What To Do If Windows 8.1 Says That "There was a problem finding your Work Folders server"
When setting up Work Folders, you may encounter the following error: "There was a problem finding your Work Folders server".
If that's the case for you, then click or tap Enter a Work Folders URL in the Enter work email window.
Then, enter the Work Folders URL that is provided by the IT administrator of your company and click or tap Next.
From here onwards you are asked to provide your email and password, as shared earlier in this article. Follow the steps shared above to finalize the configuration of your Work Folders.
How to Use Work Folders in Windows 8.1
To access your Work Folders, open File Explorer and go to This PC. There you will see the shortcut to Work Folders.
Once you have configured Work Folders on multiple devices, you can access documents from any of those devices, and they will be kept in sync by Work Folders. From now on, you can work with files in your Work Folders as you do with normal files.
Sync for Work Folders - How Does It Work?
To test if your Work Folders are synchronized correctly, create a document on one of your computers and save the document in the Work Folders location.
Then, create another document on another device, and save it in your Work Folders. In a few moments, you should see both documents available in your Work Folders, on both devices.
In the status bar you can view the sync status.
Usually, files are synchronized automatically but, if you want to perform a manual sync, you can right-click (or press and hold) inside the Work Folders window and then click or tap Sync Now.
Your files will be synchronized immediately.
You can also start a manual sync by clicking or tapping the Sync Now link found in the Work Folders control panel.
Then, the Control Panel will inform you that the files are syncing, as shown in the image below.
My Files are Displayed in Green. What Does It Mean?
Most probably, all the files in your Work Folders are displayed in green, a color that is not used to display the files in other folders.
There is nothing to worry about. Your IT administrator has set up a policy that encrypts your Work Folder files, so that unauthorized people cannot access them.
If your PC gets stolen, the administrator can revoke access to those files and remove them remotely, so that sensitive data doesn't fall into the wrong hands.
How to Stop Using Work Folders
If you want to stop using Work Folders on one of your personal computers, that can be done with ease.
Go to Control Panel -> System and Security -> Work Folders. Then, click or tap the Stop using Work Folders link.
A dialog box is shown, asking you to confirm whether you want to stop using Work Folders.
If you want to stop using Work Folders, click or tap Yes. Otherwise, press No.
What To Do If the Administrator Changes your Account's Password
Business networks have policies so that you are forced to change your account's password regularly. Or, it may happen that you have forgot your password and the administrator to change it, etc.
Whatever the reason, when changing your business account's password, you have to re-enter the new credentials so that Work Folders continues to work well.
At some point after your password gets changed, when Work Folders tries to sync your files, a notification is shown, saying that "Your Work Folders sign-in info didn't work".

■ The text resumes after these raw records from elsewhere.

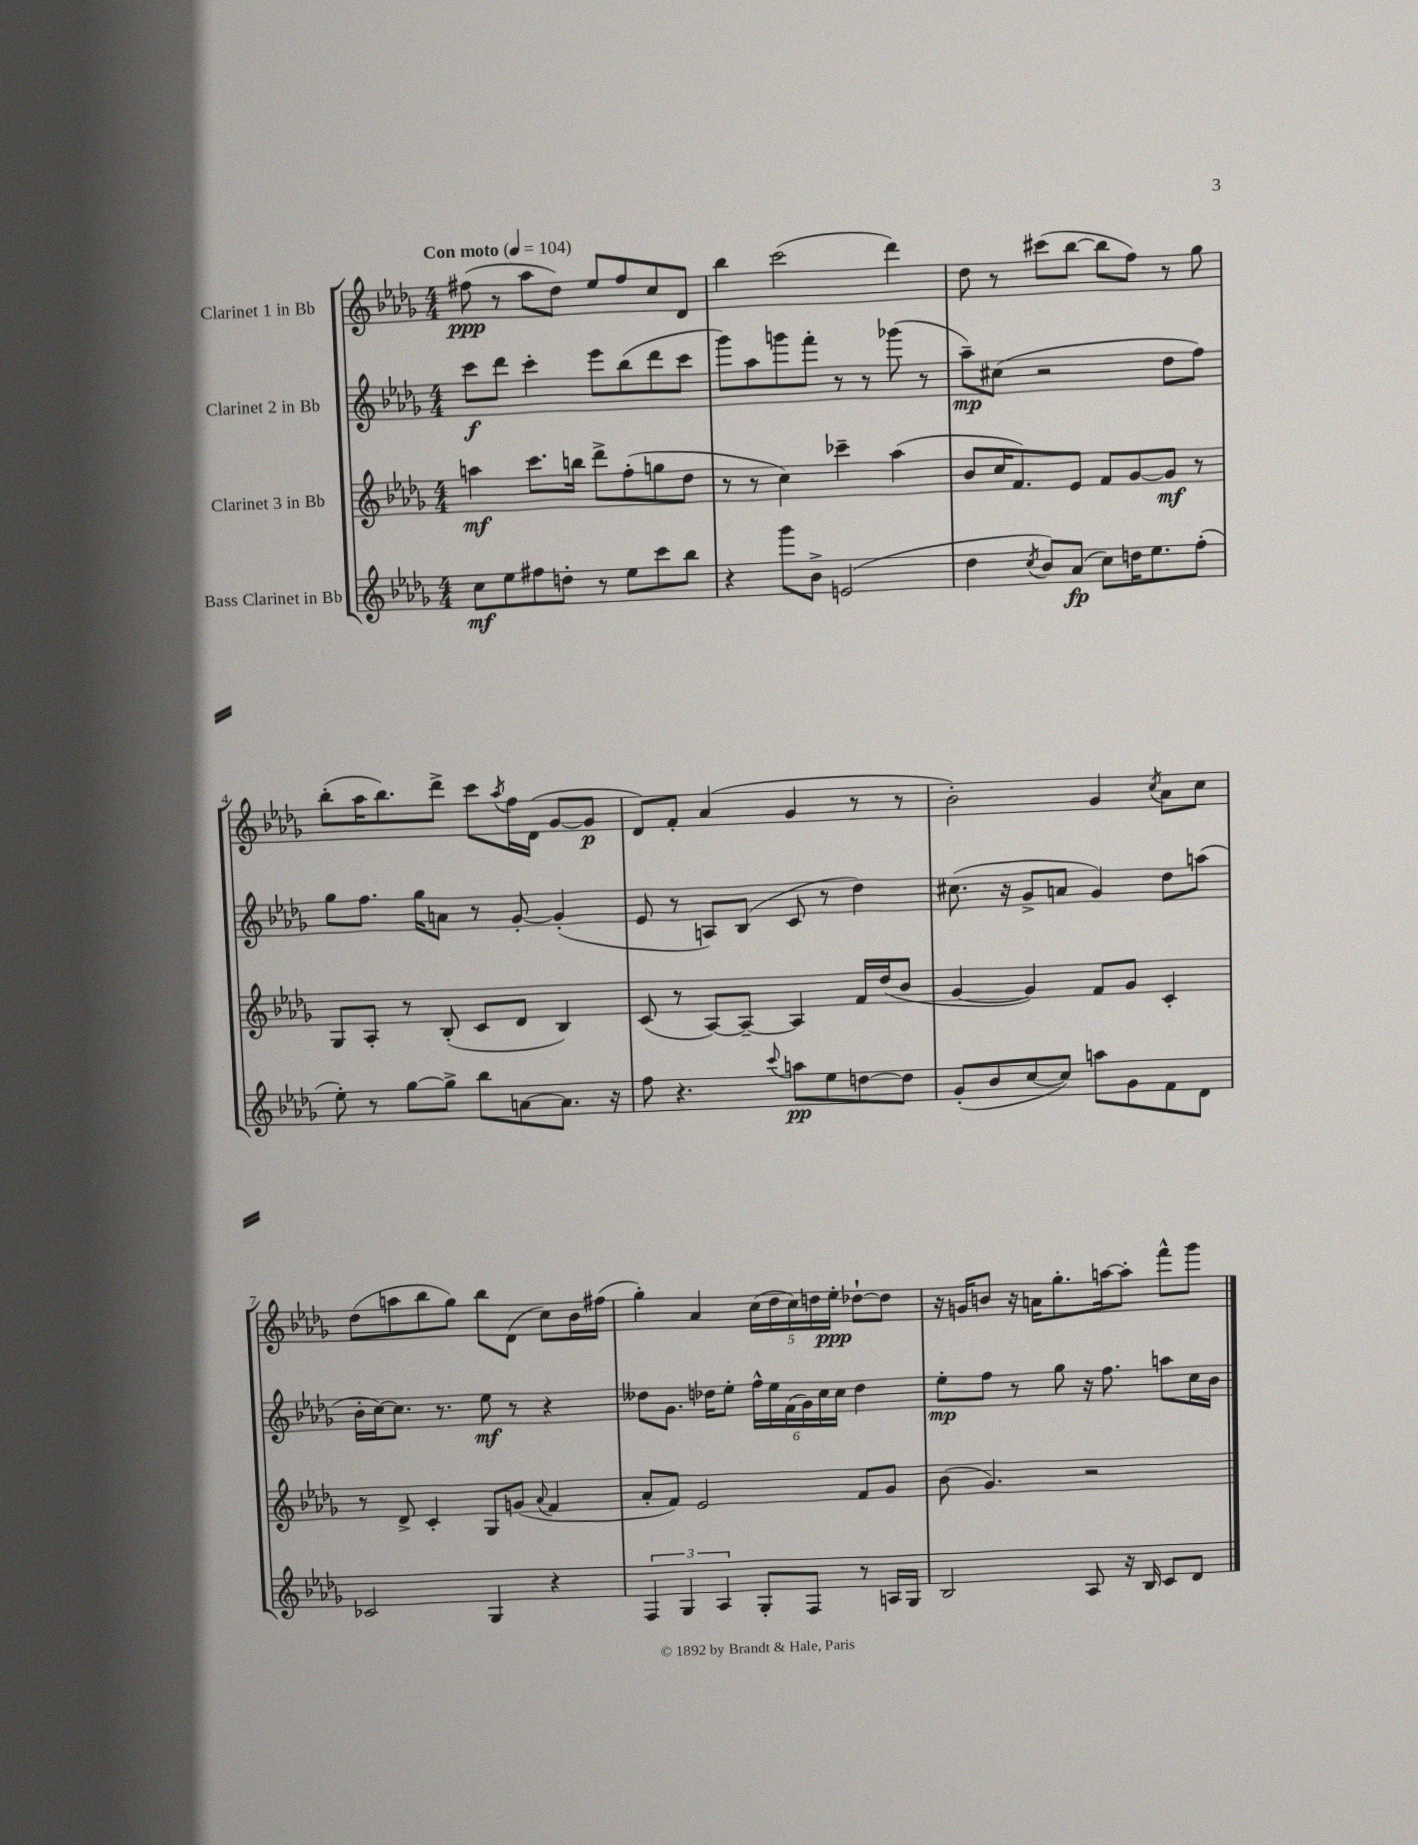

**kern	**kern	**kern	**kern
*staff4	*staff3	*staff2	*staff1
*clefG2	*clefG2	*clefG2	*clefG2
*k[b-e-a-d-g-]	*k[b-e-a-d-g-]	*k[b-e-a-d-g-]	*k[b-e-a-d-g-]
*M4/4	*M4/4	*M4/4	*M4/4
*MM104	*MM104	*MM104	*MM104
8cc\L	4aa\	8ccc\L	(8ff#\
8ee-\	.	8ddd-\J	8r
8ff#\	8.ccc\L	4ccc'\	8aa-\L
8dd'\J	.	.	8dd-\J)
.	16bb\Jk	.	.
8r	8ddd-^\L	8eee-\L	8ee-/L
8ee-\L	(8ff'\	(8bb-\	8ff#/
8ccc\	8gg\	8ddd-\	8cc/
8bb-\J	8dd-\J	8ccc\J	8d-/J
=	=	=	=
4r	8r	8ggg-\L)	4bb-\
.	8r	8aa-\	.
8ggg-\L	4cc\)	8ggg\	(2ccc\
8b-^\J	.	8fff'\J	.
(2e/	4ccc-~\	8r	.
.	.	8r	.
.	(4aa-\	(8ggg-\	4ddd-\)
.	.	8r	.
=	=	=	=
4dd-\	8b-/L	8aa-~\L)	8dd-\
.	16cc/K	(8cc#\J	8r
.	8.f/)	.	.
8qcc/	.	.	.
8b-/L)	.	2r	(8ccc#\L
(8a-/J	8e-/J	.	[8bb-\J
8cc\L)	8f/L	.	8bb-\]L
16dd\K	[8g-/	.	8ff\J)
8.ee-\	.	.	.
.	8g-/]J	8dd-\L	8r
(8ff'\J	8r	8ff\J)	8gg-\
=	=	=	=
8ee-'\)	8G-/L	8gg-\L	(8bb-'\L
8r	8A-'/J	8.ff\J	16aa-\K
.	.	.	8.bb-\)
[8gg-\L	8r	.	.
.	.	16gg-\LK	.
8gg-^\]J	(8B-'/	8a\J	8ddd-^\J
8bb-\L	8c/L	8r	8ccc\L
.	.	.	8qaa-/
[8a\	8d-/J	[8g-'/	16ff\L
.	.	.	(16d-\JJ
8.a\]J	4B-/)	(4g-'/]	[8g-/L
.	.	.	8g-/]J
16r	.	.	.
=	=	=	=
8ff\	(8c/	8e-/	8d-/L)
4.r	8r	8r	8f'/J
.	[8A-/L)	8A/L)	(4a-/
.	8A-~/_J	(8B-/J	.
8qqccc/	.	.	.
8aa\L	4A-/]	8c/	4g-/
8ee-\	.	8r	.
[8dd\	16f/LL	4dd-\)	8r
.	(16dd-/J	.	.
8dd\]J	8b-/J	.	8r
=	=	=	=
(8g-'/L	[4g-/	(8.cc#\	2b-'\)
8b-/	.	.	.
.	.	16r	.
[8cc/	4g-/])	8g-^/L	.
8cc/]J)	.	8a/J	.
8aa\L	8f/L	4g-/)	4g-/
8g-\	8g-/J	.	.
.	.	.	8qcc/
8f\	4c'/	8dd-\L	8a-\L
8d-\J	.	(8aa\J	8cc\J
=	=	=	=
2c-/	8r	16b-'\LL	(8dd-\L
.	.	[16cc\J)	.
.	8d-^/	8.cc\]J	8aa\
.	4c'/	.	8bb-\
.	.	8.r	.
.	.	.	8gg-\J)
4G-/	8G-/L	8ee-\	8bb-\L
.	(8g/J	8r	(8d-\J
.	8qqa-/	.	.
4r	4f/	4r	8cc\L)
.	.	.	16b-\L
.	.	.	(16ff#\JJ
=	=	=	=
6F/	8a-'/L	8dd--\L	4gg-'\)
.	8f/J)	8.g-\J	.
6G-/	.	.	.
.	2e-/	.	4a-/
.	.	16dd-\LK	.
6A-/	.	.	.
.	.	8ee-'\J	.
8G-'/L	.	24ff^^\LL	(20cc\LL
.	.	24ee-\	.
.	.	.	20dd-\
.	.	(24f\	.
.	.	.	20cc\)
8F/J	.	24g-\)	.
.	.	.	20dd\
.	.	24cc\	.
.	.	.	20ee-'\JJ
.	.	24cc\JJ	.
8r	8f/L	4dd-\	[8dd-`\L
16A/LL	8g-/J	.	8dd-\]J
16G-/JJ	.	.	.
=	=	=	=
2B-/	(8b-\	8ee-'\L	16r
.	.	.	16g/LK
.	4.g-/)	8ff\J	8b/J
.	.	8r	16r
.	.	.	16a\LK
.	.	8gg-\	8.gg-'\
8A-/	2r	16r	.
.	.	8.ff\	[16aa\k
16r	.	.	8aa'\]J
16B-/	.	.	.
8c/L	.	8aa\L	8fff^^\L
8d-/J	.	16cc\L	8ggg-\J
.	.	16b-\JJ	.
==	==	==	==
*-	*-	*-	*-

Also, when you go to Go to Control Panel -> System and Security -> Work Folders, you will see that "Sync stopped. Password needed".
To update your credentials, click or tap the Manage credentials link on the left-column.
The Windows Security window is shown, asking for the new username and password.
Type them and click or tap OK. After Work Folders authenticates successfully with your company's server, it resumes synchronizing your files.
As you can see from this guide, Work Folders is useful and not that hard to set up. At least not on the client side. If your company is using this new service, you can set it up on any Windows 8.1 PC or device to get your work done even when you are not at work.